• **Task to complete**: Search the records for the word "cancer" and copy every line in which it occurs.

• **Extracted material**:
=======
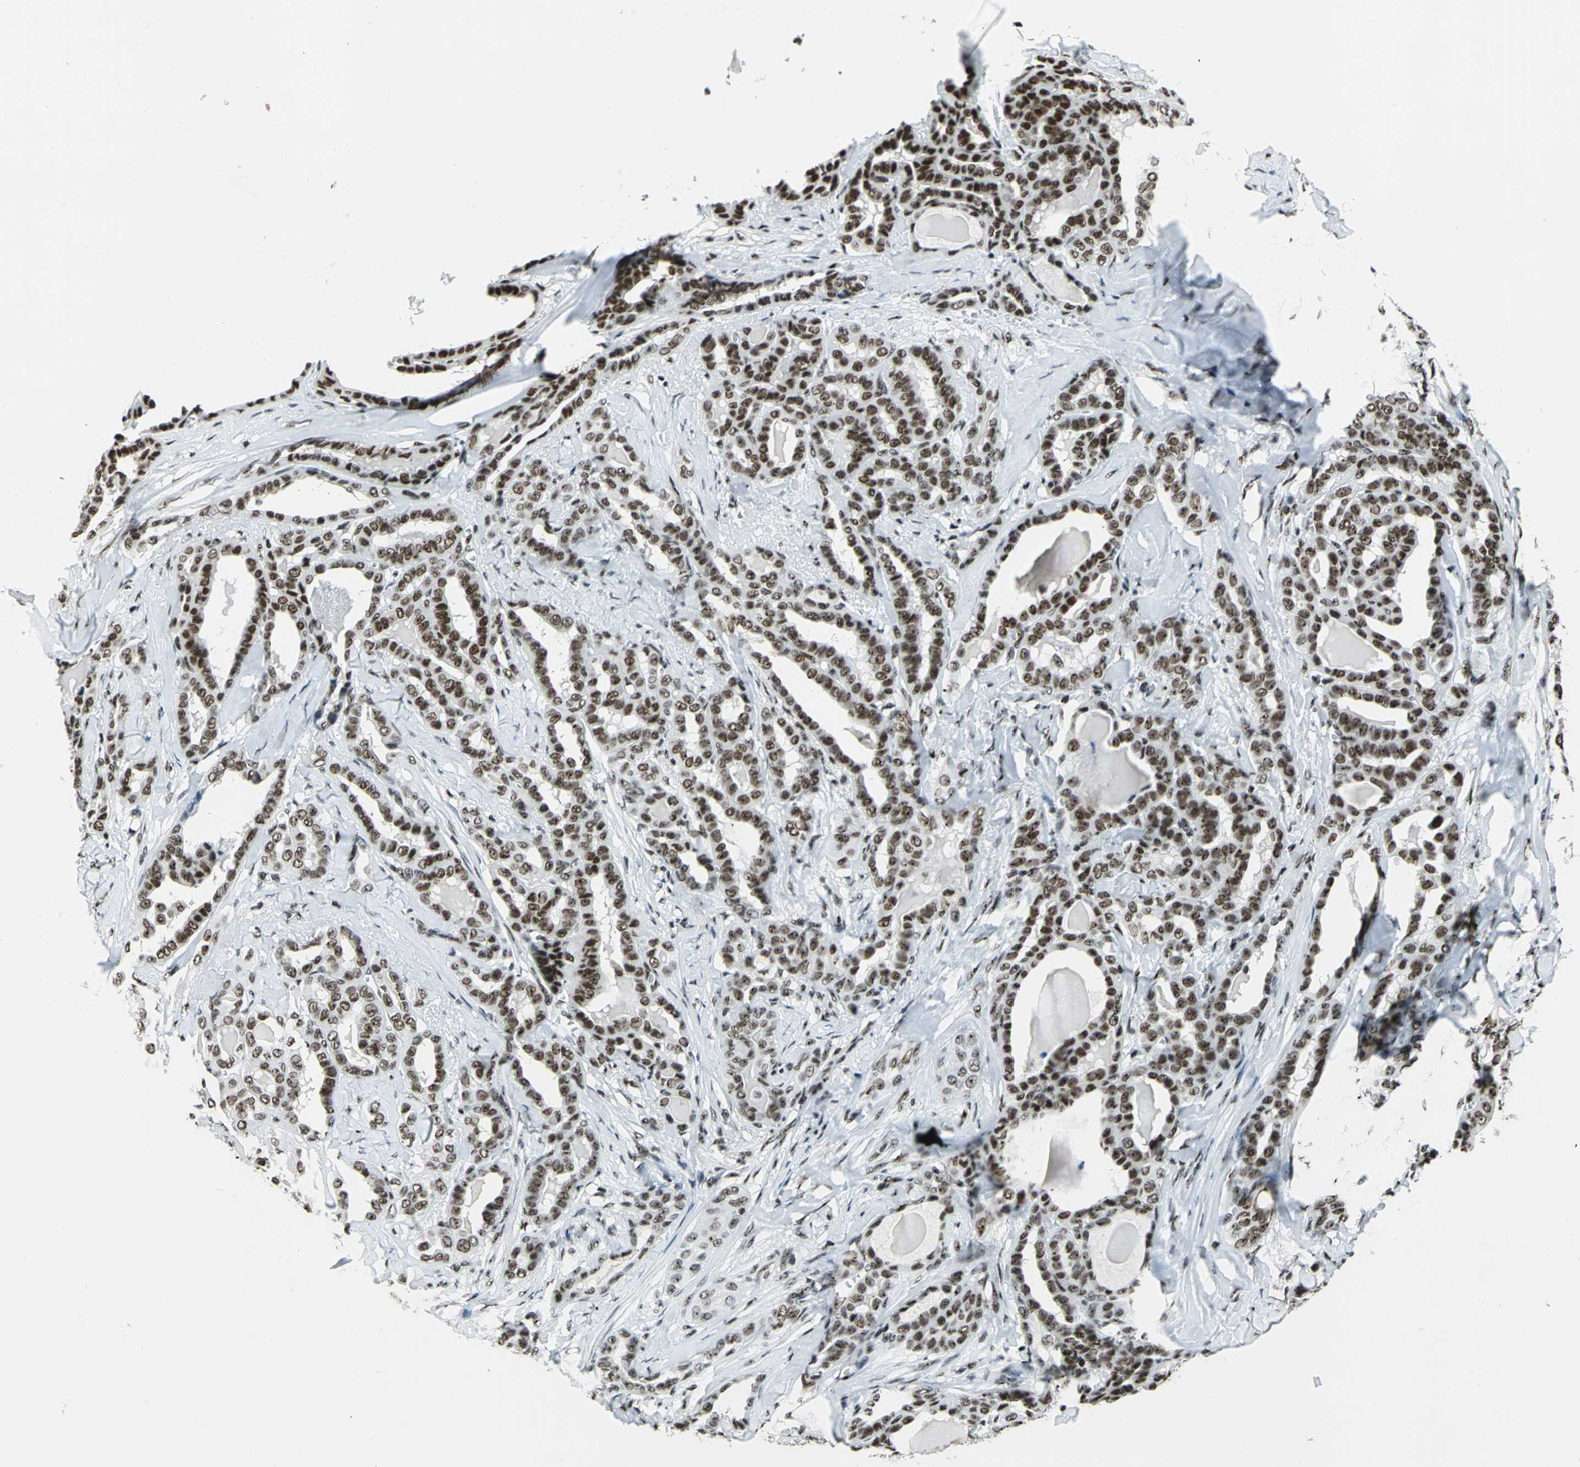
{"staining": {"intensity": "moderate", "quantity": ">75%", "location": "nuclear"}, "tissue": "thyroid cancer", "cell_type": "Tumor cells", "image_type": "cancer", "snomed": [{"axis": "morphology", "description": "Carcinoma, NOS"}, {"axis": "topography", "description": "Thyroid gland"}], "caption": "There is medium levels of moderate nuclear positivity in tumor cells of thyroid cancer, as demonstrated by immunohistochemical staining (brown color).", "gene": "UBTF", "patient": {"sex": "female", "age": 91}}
=======
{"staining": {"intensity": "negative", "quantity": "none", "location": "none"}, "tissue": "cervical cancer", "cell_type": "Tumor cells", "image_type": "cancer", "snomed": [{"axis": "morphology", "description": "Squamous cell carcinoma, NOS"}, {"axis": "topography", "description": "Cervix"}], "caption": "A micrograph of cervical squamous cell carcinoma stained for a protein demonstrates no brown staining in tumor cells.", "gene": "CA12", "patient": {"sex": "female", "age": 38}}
=======
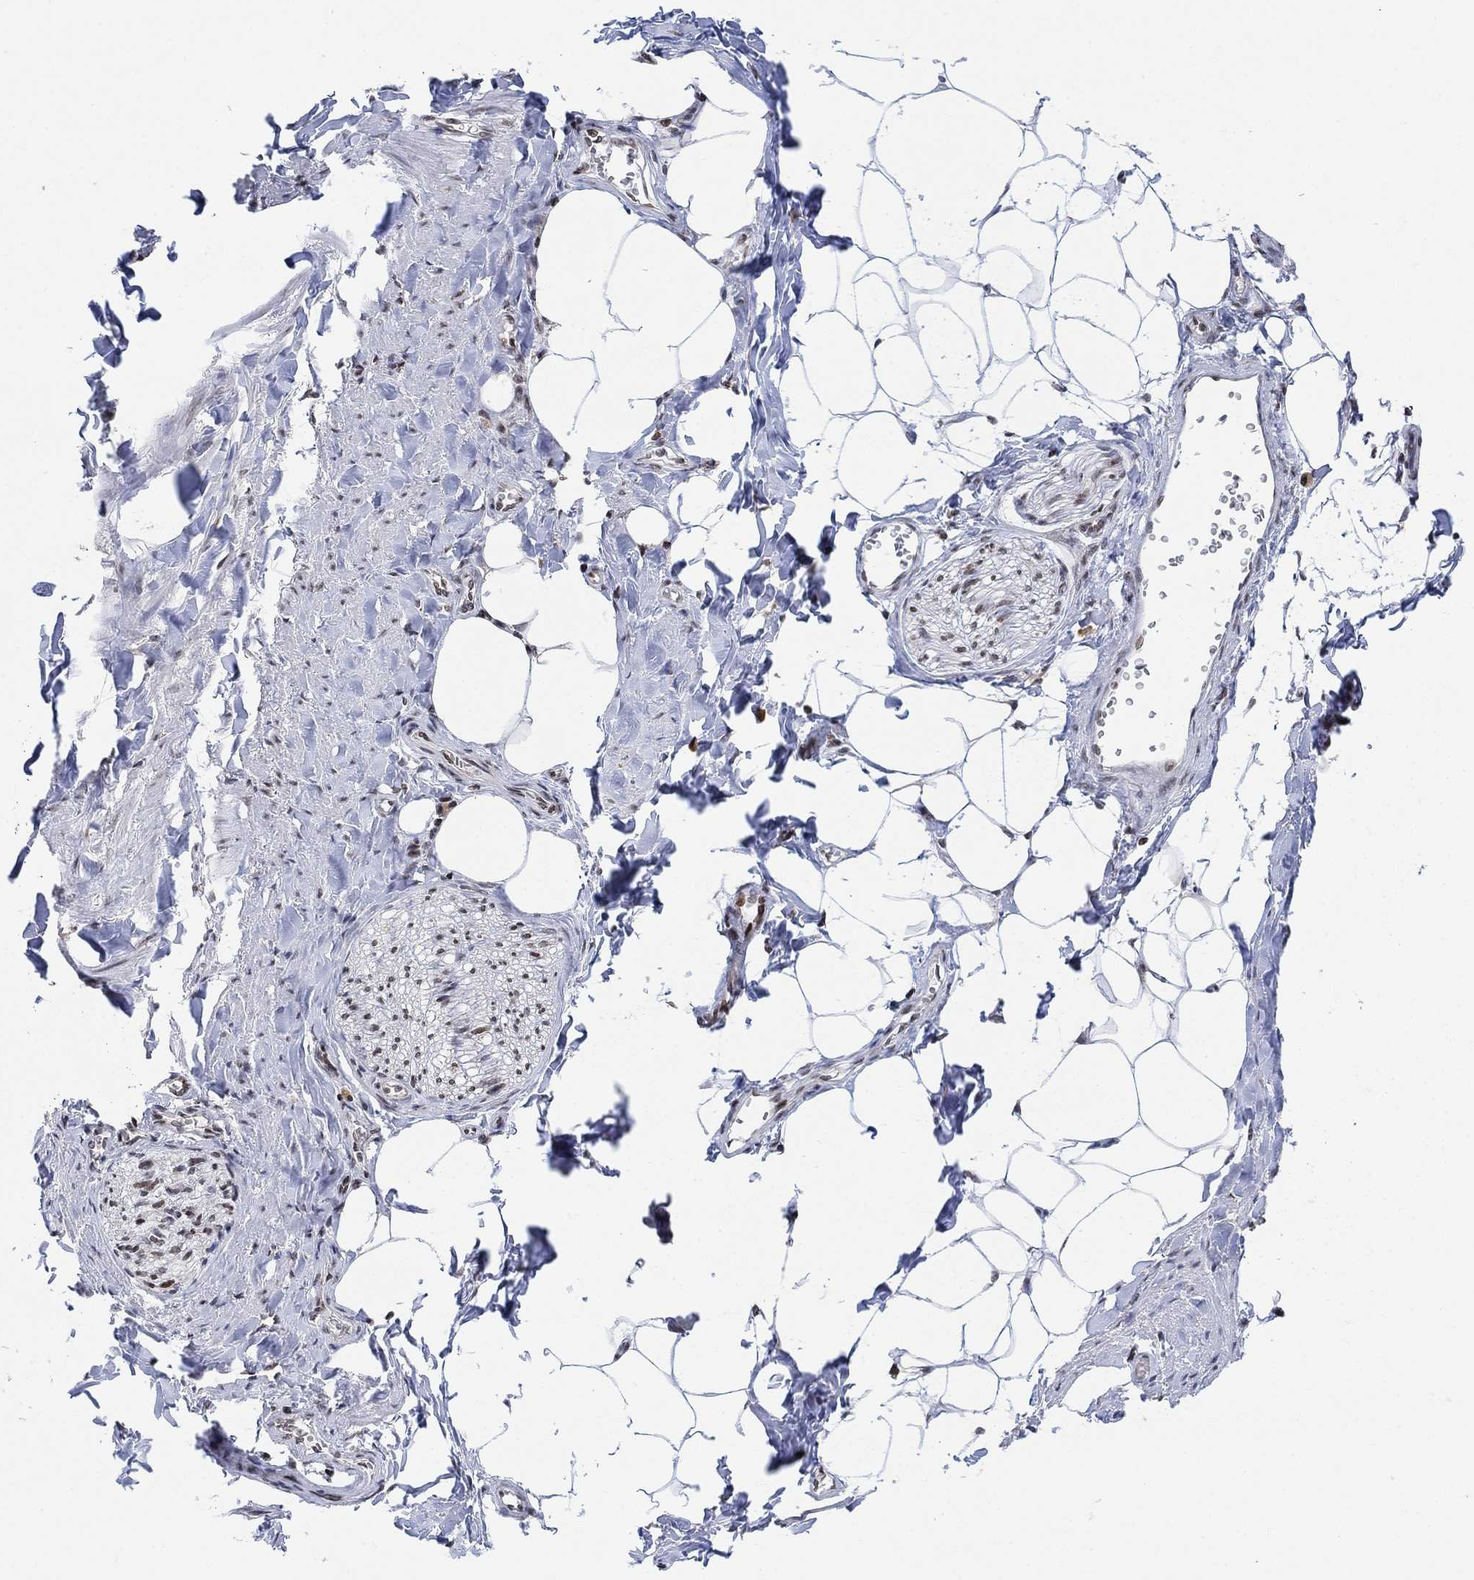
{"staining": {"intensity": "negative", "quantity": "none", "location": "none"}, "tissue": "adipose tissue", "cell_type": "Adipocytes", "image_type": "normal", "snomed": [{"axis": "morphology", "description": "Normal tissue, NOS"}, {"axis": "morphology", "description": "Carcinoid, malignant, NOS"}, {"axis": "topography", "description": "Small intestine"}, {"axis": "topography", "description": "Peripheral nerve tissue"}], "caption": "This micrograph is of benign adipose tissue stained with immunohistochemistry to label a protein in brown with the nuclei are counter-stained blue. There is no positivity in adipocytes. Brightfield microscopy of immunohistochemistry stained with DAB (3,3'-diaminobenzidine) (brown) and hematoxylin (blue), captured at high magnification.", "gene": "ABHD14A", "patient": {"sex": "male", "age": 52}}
=======
• **Completed task**:
{"staining": {"intensity": "moderate", "quantity": ">75%", "location": "nuclear"}, "tissue": "thyroid cancer", "cell_type": "Tumor cells", "image_type": "cancer", "snomed": [{"axis": "morphology", "description": "Carcinoma, NOS"}, {"axis": "topography", "description": "Thyroid gland"}], "caption": "There is medium levels of moderate nuclear positivity in tumor cells of thyroid cancer, as demonstrated by immunohistochemical staining (brown color).", "gene": "UBTF", "patient": {"sex": "female", "age": 91}}
{"staining": {"intensity": "negative", "quantity": "none", "location": "none"}, "tissue": "cervical cancer", "cell_type": "Tumor cells", "image_type": "cancer", "snomed": [{"axis": "morphology", "description": "Squamous cell carcinoma, NOS"}, {"axis": "topography", "description": "Cervix"}], "caption": "A micrograph of cervical squamous cell carcinoma stained for a protein demonstrates no brown staining in tumor cells.", "gene": "CA12", "patient": {"sex": "female", "age": 38}}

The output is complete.